- **Supplied data**
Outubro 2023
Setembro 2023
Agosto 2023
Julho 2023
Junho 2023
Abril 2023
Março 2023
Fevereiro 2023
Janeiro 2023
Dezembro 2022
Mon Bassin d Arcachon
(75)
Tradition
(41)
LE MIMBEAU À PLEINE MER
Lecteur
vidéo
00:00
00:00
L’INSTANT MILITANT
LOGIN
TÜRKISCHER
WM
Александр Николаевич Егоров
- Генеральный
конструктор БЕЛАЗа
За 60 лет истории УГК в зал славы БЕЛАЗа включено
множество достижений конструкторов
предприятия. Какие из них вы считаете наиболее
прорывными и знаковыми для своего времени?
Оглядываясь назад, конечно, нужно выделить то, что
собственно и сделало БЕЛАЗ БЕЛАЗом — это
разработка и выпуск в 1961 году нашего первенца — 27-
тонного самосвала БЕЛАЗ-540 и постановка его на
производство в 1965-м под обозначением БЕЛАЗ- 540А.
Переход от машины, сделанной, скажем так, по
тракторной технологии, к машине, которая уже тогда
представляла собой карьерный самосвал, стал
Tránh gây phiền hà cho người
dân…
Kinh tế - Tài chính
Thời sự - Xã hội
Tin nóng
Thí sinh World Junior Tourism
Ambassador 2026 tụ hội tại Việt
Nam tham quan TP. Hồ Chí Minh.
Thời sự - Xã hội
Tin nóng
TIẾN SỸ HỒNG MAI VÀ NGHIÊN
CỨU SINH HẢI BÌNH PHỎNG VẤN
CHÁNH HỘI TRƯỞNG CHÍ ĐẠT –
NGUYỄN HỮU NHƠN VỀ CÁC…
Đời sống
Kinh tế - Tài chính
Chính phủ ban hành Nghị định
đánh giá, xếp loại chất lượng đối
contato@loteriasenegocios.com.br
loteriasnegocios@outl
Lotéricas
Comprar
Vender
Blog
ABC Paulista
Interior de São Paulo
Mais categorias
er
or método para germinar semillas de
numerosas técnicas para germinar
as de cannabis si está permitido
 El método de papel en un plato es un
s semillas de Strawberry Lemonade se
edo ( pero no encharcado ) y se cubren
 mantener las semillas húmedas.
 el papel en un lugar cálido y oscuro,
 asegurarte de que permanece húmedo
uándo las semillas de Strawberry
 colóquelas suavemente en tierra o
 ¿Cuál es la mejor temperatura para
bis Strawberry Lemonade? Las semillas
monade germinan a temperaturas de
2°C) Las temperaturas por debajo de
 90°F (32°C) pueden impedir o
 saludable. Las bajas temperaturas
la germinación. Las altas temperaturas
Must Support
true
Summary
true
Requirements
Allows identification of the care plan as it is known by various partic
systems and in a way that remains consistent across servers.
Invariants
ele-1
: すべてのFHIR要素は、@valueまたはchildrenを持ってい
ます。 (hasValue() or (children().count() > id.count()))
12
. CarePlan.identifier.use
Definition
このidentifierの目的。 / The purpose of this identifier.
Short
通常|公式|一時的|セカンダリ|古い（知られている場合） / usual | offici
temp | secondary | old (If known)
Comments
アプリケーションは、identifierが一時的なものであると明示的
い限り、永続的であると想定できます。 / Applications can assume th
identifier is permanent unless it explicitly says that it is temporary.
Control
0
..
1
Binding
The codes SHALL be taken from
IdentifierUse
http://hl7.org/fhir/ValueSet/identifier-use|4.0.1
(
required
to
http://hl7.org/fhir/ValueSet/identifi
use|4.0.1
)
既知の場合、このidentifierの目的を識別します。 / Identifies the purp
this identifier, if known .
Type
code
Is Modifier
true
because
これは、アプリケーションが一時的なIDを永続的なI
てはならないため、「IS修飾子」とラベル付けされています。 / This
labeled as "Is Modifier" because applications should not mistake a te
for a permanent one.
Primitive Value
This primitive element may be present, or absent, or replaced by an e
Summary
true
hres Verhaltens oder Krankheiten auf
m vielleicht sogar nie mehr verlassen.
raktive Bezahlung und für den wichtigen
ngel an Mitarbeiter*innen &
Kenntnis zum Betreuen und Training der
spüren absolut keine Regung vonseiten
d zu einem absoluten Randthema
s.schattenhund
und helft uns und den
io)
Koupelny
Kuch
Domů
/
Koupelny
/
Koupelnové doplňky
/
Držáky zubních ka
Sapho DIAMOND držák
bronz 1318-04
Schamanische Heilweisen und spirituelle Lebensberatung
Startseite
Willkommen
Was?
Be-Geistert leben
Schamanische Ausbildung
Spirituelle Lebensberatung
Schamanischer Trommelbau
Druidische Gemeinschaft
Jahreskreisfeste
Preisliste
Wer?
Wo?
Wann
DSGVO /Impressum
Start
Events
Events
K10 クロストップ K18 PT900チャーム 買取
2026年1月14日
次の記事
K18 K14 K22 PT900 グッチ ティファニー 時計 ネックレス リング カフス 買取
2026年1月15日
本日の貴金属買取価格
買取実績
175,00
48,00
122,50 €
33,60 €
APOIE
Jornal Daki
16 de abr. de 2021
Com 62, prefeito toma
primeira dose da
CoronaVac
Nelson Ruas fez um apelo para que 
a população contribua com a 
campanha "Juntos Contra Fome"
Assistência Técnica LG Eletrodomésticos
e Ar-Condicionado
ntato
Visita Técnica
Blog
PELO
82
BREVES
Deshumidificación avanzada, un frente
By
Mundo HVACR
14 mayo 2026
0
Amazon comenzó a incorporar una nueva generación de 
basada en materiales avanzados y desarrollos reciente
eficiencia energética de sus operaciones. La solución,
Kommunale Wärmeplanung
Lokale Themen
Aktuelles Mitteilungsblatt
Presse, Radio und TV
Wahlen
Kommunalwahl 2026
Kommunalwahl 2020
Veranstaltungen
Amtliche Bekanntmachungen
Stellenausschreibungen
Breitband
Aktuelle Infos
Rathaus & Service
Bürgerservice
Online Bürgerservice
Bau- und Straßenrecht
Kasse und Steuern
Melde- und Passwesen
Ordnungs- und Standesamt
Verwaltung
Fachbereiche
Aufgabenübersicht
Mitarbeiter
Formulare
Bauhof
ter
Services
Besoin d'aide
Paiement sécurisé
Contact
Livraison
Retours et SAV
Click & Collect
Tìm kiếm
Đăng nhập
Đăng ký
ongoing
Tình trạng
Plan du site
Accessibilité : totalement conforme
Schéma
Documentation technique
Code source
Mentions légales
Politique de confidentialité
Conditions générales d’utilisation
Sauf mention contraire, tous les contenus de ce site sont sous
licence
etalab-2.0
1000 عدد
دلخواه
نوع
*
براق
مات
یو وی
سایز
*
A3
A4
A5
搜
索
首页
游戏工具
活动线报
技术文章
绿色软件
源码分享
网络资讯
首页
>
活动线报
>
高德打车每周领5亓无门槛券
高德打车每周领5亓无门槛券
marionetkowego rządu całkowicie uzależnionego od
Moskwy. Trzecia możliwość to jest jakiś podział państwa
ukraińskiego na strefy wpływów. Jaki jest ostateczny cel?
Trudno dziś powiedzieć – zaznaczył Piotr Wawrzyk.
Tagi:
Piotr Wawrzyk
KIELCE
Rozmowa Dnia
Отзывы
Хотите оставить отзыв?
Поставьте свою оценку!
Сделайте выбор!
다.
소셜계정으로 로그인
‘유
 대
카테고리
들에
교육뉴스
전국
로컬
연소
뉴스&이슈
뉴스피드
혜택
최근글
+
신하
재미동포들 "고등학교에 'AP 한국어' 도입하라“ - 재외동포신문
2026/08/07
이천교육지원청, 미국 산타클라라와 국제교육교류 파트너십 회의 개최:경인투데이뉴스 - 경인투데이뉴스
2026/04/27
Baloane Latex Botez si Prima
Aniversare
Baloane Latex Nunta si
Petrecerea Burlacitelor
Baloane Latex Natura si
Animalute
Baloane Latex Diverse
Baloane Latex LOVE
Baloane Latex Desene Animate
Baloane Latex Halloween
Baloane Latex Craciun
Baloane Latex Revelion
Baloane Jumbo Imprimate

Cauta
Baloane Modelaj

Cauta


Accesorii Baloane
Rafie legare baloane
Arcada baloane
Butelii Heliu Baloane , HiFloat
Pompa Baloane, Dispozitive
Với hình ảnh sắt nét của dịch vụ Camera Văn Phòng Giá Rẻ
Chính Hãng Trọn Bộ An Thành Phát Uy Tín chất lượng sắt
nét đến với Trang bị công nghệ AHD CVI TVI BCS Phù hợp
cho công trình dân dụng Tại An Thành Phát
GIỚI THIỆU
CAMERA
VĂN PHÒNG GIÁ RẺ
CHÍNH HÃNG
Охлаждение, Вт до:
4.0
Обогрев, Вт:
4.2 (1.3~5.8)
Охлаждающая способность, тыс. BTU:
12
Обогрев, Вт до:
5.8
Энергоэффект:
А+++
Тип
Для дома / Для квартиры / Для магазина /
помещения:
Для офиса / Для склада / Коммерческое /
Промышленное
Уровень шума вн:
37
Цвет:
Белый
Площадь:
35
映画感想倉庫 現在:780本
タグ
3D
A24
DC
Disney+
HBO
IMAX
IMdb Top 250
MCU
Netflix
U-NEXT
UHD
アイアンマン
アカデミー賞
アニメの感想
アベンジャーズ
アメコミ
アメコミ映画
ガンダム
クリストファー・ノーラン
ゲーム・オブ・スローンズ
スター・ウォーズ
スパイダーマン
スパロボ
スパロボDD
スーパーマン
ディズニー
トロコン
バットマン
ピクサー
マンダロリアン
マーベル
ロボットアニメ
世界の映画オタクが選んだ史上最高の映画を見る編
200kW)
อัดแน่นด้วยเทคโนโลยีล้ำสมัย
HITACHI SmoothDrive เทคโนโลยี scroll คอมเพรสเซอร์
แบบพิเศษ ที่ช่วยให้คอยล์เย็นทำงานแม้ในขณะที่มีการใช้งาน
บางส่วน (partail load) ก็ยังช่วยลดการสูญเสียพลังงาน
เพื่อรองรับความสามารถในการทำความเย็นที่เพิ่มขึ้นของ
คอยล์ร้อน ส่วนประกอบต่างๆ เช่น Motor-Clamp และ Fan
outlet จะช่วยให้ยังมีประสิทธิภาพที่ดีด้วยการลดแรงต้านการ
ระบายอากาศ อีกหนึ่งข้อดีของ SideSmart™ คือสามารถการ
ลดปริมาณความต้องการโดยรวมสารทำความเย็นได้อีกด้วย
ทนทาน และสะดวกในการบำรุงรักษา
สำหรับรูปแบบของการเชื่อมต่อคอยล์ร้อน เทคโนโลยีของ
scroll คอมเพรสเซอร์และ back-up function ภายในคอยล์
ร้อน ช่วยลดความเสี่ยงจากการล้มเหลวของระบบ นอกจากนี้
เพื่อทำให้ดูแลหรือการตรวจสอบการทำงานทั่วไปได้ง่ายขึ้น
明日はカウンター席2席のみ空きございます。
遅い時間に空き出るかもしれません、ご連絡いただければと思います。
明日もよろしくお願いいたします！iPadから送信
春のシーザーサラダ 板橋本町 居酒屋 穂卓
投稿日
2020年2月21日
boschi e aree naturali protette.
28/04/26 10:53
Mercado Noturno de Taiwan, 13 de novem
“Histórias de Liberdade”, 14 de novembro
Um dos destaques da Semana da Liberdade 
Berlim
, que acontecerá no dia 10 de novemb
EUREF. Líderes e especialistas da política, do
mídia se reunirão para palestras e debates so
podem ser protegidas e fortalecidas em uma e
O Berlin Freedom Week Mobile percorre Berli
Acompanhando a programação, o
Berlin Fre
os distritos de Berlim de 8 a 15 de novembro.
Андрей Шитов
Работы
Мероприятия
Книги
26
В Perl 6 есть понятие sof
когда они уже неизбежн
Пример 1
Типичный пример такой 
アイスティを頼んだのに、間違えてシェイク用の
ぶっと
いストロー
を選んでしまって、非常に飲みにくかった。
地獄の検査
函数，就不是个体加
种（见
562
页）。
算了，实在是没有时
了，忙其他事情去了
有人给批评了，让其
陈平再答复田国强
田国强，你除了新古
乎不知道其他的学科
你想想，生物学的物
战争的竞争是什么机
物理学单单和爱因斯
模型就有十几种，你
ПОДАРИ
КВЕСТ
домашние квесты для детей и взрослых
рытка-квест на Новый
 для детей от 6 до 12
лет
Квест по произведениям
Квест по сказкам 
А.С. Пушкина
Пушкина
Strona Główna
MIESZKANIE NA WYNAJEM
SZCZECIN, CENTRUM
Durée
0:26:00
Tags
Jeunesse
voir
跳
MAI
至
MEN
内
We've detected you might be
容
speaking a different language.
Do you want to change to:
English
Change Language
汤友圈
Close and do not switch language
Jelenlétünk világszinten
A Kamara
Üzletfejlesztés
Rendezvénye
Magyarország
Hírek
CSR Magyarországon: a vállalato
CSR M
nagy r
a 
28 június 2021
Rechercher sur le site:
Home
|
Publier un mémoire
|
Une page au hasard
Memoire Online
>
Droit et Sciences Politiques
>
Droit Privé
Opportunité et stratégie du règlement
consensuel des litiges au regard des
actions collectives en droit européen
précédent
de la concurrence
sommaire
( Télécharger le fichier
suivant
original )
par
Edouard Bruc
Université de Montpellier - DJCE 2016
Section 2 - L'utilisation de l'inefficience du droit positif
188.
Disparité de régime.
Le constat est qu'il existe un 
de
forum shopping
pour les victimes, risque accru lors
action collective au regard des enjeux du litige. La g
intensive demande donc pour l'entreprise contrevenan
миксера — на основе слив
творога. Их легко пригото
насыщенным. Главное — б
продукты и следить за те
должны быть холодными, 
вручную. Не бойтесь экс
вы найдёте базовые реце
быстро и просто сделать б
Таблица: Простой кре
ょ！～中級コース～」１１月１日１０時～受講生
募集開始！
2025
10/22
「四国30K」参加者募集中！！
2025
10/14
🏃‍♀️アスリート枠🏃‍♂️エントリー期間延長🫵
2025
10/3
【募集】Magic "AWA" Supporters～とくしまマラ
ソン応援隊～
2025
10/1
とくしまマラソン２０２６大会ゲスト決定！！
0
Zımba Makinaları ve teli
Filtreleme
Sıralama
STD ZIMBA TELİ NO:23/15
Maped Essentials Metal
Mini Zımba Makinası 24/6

- **Try it**
Reproduce the lines above without alteration, from the first line through the line containing "colóquelas suavemente en tierra o", inclusive.

- **Your solution**
Outubro 2023
Setembro 2023
Agosto 2023
Julho 2023
Junho 2023
Abril 2023
Março 2023
Fevereiro 2023
Janeiro 2023
Dezembro 2022
Mon Bassin d Arcachon
(75)
Tradition
(41)
LE MIMBEAU À PLEINE MER
Lecteur
vidéo
00:00
00:00
L’INSTANT MILITANT
LOGIN
TÜRKISCHER
WM
Александр Николаевич Егоров
- Генеральный
конструктор БЕЛАЗа
За 60 лет истории УГК в зал славы БЕЛАЗа включено
множество достижений конструкторов
предприятия. Какие из них вы считаете наиболее
прорывными и знаковыми для своего времени?
Оглядываясь назад, конечно, нужно выделить то, что
собственно и сделало БЕЛАЗ БЕЛАЗом — это
разработка и выпуск в 1961 году нашего первенца — 27-
тонного самосвала БЕЛАЗ-540 и постановка его на
производство в 1965-м под обозначением БЕЛАЗ- 540А.
Переход от машины, сделанной, скажем так, по
тракторной технологии, к машине, которая уже тогда
представляла собой карьерный самосвал, стал
Tránh gây phiền hà cho người
dân…
Kinh tế - Tài chính
Thời sự - Xã hội
Tin nóng
Thí sinh World Junior Tourism
Ambassador 2026 tụ hội tại Việt
Nam tham quan TP. Hồ Chí Minh.
Thời sự - Xã hội
Tin nóng
TIẾN SỸ HỒNG MAI VÀ NGHIÊN
CỨU SINH HẢI BÌNH PHỎNG VẤN
CHÁNH HỘI TRƯỞNG CHÍ ĐẠT –
NGUYỄN HỮU NHƠN VỀ CÁC…
Đời sống
Kinh tế - Tài chính
Chính phủ ban hành Nghị định
đánh giá, xếp loại chất lượng đối
contato@loteriasenegocios.com.br
loteriasnegocios@outl
Lotéricas
Comprar
Vender
Blog
ABC Paulista
Interior de São Paulo
Mais categorias
er
or método para germinar semillas de
numerosas técnicas para germinar
as de cannabis si está permitido
 El método de papel en un plato es un
s semillas de Strawberry Lemonade se
edo ( pero no encharcado ) y se cubren
 mantener las semillas húmedas.
 el papel en un lugar cálido y oscuro,
 asegurarte de que permanece húmedo
uándo las semillas de Strawberry
 colóquelas suavemente en tierra o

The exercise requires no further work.